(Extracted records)
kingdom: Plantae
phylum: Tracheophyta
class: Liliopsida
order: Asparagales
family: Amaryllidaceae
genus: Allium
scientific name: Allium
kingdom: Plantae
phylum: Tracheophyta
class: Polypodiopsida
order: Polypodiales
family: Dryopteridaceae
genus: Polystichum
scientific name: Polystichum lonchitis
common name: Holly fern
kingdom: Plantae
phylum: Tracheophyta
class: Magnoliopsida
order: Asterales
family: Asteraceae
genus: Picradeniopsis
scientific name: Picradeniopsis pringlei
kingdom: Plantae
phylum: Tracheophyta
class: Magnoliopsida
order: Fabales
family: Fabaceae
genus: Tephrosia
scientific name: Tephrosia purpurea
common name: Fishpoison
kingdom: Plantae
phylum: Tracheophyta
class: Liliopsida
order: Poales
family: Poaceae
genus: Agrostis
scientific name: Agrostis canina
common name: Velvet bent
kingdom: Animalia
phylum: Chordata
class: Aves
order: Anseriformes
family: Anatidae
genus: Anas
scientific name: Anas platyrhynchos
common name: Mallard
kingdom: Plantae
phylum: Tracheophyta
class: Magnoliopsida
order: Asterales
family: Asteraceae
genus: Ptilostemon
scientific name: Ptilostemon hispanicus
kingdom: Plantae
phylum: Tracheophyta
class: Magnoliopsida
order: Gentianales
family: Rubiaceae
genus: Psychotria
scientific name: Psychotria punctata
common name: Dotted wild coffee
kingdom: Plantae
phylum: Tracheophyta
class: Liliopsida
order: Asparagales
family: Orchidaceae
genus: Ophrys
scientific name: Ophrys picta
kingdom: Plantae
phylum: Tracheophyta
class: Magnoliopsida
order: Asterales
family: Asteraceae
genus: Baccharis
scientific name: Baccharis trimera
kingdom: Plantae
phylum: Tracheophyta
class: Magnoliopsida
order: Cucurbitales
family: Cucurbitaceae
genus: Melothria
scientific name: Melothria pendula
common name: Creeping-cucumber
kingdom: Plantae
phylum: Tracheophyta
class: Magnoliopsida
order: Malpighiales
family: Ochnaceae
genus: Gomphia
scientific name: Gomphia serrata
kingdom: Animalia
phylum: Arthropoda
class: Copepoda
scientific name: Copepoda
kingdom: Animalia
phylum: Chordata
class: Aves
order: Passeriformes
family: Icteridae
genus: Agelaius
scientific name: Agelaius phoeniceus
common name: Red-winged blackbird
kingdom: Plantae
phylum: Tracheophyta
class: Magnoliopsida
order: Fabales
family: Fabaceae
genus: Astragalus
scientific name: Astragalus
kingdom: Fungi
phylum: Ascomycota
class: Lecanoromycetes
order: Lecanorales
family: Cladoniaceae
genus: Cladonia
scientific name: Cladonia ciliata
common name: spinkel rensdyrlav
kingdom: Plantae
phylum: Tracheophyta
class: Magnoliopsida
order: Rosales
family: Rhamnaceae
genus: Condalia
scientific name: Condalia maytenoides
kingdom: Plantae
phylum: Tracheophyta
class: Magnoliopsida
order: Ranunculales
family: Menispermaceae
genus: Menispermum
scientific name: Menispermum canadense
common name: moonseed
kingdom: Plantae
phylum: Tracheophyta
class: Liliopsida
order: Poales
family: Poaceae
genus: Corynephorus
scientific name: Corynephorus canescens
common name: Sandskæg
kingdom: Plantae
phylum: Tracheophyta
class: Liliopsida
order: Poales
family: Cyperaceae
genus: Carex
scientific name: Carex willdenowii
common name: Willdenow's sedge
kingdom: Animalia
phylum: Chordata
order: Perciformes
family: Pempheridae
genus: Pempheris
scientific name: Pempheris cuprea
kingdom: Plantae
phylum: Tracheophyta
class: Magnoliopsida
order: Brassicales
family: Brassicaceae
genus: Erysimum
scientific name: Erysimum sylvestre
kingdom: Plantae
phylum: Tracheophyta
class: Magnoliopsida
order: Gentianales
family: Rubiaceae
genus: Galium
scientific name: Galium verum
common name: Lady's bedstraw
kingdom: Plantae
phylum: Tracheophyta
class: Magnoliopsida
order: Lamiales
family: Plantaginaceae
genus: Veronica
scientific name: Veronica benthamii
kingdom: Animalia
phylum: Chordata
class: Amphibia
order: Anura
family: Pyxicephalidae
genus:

* Task goal *
Put the lines above into a JSON list of strings, with one string for each line from all of the material and no entries for blank lines.

* Result for this task *
[
  "kingdom: Plantae",
  "phylum: Tracheophyta",
  "class: Liliopsida",
  "order: Asparagales",
  "family: Amaryllidaceae",
  "genus: Allium",
  "scientific name: Allium",
  "kingdom: Plantae",
  "phylum: Tracheophyta",
  "class: Polypodiopsida",
  "order: Polypodiales",
  "family: Dryopteridaceae",
  "genus: Polystichum",
  "scientific name: Polystichum lonchitis",
  "common name: Holly fern",
  "kingdom: Plantae",
  "phylum: Tracheophyta",
  "class: Magnoliopsida",
  "order: Asterales",
  "family: Asteraceae",
  "genus: Picradeniopsis",
  "scientific name: Picradeniopsis pringlei",
  "kingdom: Plantae",
  "phylum: Tracheophyta",
  "class: Magnoliopsida",
  "order: Fabales",
  "family: Fabaceae",
  "genus: Tephrosia",
  "scientific name: Tephrosia purpurea",
  "common name: Fishpoison",
  "kingdom: Plantae",
  "phylum: Tracheophyta",
  "class: Liliopsida",
  "order: Poales",
  "family: Poaceae",
  "genus: Agrostis",
  "scientific name: Agrostis canina",
  "common name: Velvet bent",
  "kingdom: Animalia",
  "phylum: Chordata",
  "class: Aves",
  "order: Anseriformes",
  "family: Anatidae",
  "genus: Anas",
  "scientific name: Anas platyrhynchos",
  "common name: Mallard",
  "kingdom: Plantae",
  "phylum: Tracheophyta",
  "class: Magnoliopsida",
  "order: Asterales",
  "family: Asteraceae",
  "genus: Ptilostemon",
  "scientific name: Ptilostemon hispanicus",
  "kingdom: Plantae",
  "phylum: Tracheophyta",
  "class: Magnoliopsida",
  "order: Gentianales",
  "family: Rubiaceae",
  "genus: Psychotria",
  "scientific name: Psychotria punctata",
  "common name: Dotted wild coffee",
  "kingdom: Plantae",
  "phylum: Tracheophyta",
  "class: Liliopsida",
  "order: Asparagales",
  "family: Orchidaceae",
  "genus: Ophrys",
  "scientific name: Ophrys picta",
  "kingdom: Plantae",
  "phylum: Tracheophyta",
  "class: Magnoliopsida",
  "order: Asterales",
  "family: Asteraceae",
  "genus: Baccharis",
  "scientific name: Baccharis trimera",
  "kingdom: Plantae",
  "phylum: Tracheophyta",
  "class: Magnoliopsida",
  "order: Cucurbitales",
  "family: Cucurbitaceae",
  "genus: Melothria",
  "scientific name: Melothria pendula",
  "common name: Creeping-cucumber",
  "kingdom: Plantae",
  "phylum: Tracheophyta",
  "class: Magnoliopsida",
  "order: Malpighiales",
  "family: Ochnaceae",
  "genus: Gomphia",
  "scientific name: Gomphia serrata",
  "kingdom: Animalia",
  "phylum: Arthropoda",
  "class: Copepoda",
  "scientific name: Copepoda",
  "kingdom: Animalia",
  "phylum: Chordata",
  "class: Aves",
  "order: Passeriformes",
  "family: Icteridae",
  "genus: Agelaius",
  "scientific name: Agelaius phoeniceus",
  "common name: Red-winged blackbird",
  "kingdom: Plantae",
  "phylum: Tracheophyta",
  "class: Magnoliopsida",
  "order: Fabales",
  "family: Fabaceae",
  "genus: Astragalus",
  "scientific name: Astragalus",
  "kingdom: Fungi",
  "phylum: Ascomycota",
  "class: Lecanoromycetes",
  "order: Lecanorales",
  "family: Cladoniaceae",
  "genus: Cladonia",
  "scientific name: Cladonia ciliata",
  "common name: spinkel rensdyrlav",
  "kingdom: Plantae",
  "phylum: Tracheophyta",
  "class: Magnoliopsida",
  "order: Rosales",
  "family: Rhamnaceae",
  "genus: Condalia",
  "scientific name: Condalia maytenoides",
  "kingdom: Plantae",
  "phylum: Tracheophyta",
  "class: Magnoliopsida",
  "order: Ranunculales",
  "family: Menispermaceae",
  "genus: Menispermum",
  "scientific name: Menispermum canadense",
  "common name: moonseed",
  "kingdom: Plantae",
  "phylum: Tracheophyta",
  "class: Liliopsida",
  "order: Poales",
  "family: Poaceae",
  "genus: Corynephorus",
  "scientific name: Corynephorus canescens",
  "common name: Sandskæg",
  "kingdom: Plantae",
  "phylum: Tracheophyta",
  "class: Liliopsida",
  "order: Poales",
  "family: Cyperaceae",
  "genus: Carex",
  "scientific name: Carex willdenowii",
  "common name: Willdenow's sedge",
  "kingdom: Animalia",
  "phylum: Chordata",
  "order: Perciformes",
  "family: Pempheridae",
  "genus: Pempheris",
  "scientific name: Pempheris cuprea",
  "kingdom: Plantae",
  "phylum: Tracheophyta",
  "class: Magnoliopsida",
  "order: Brassicales",
  "family: Brassicaceae",
  "genus: Erysimum",
  "scientific name: Erysimum sylvestre",
  "kingdom: Plantae",
  "phylum: Tracheophyta",
  "class: Magnoliopsida",
  "order: Gentianales",
  "family: Rubiaceae",
  "genus: Galium",
  "scientific name: Galium verum",
  "common name: Lady's bedstraw",
  "kingdom: Plantae",
  "phylum: Tracheophyta",
  "class: Magnoliopsida",
  "order: Lamiales",
  "family: Plantaginaceae",
  "genus: Veronica",
  "scientific name: Veronica benthamii",
  "kingdom: Animalia",
  "phylum: Chordata",
  "class: Amphibia",
  "order: Anura",
  "family: Pyxicephalidae",
  "genus:"
]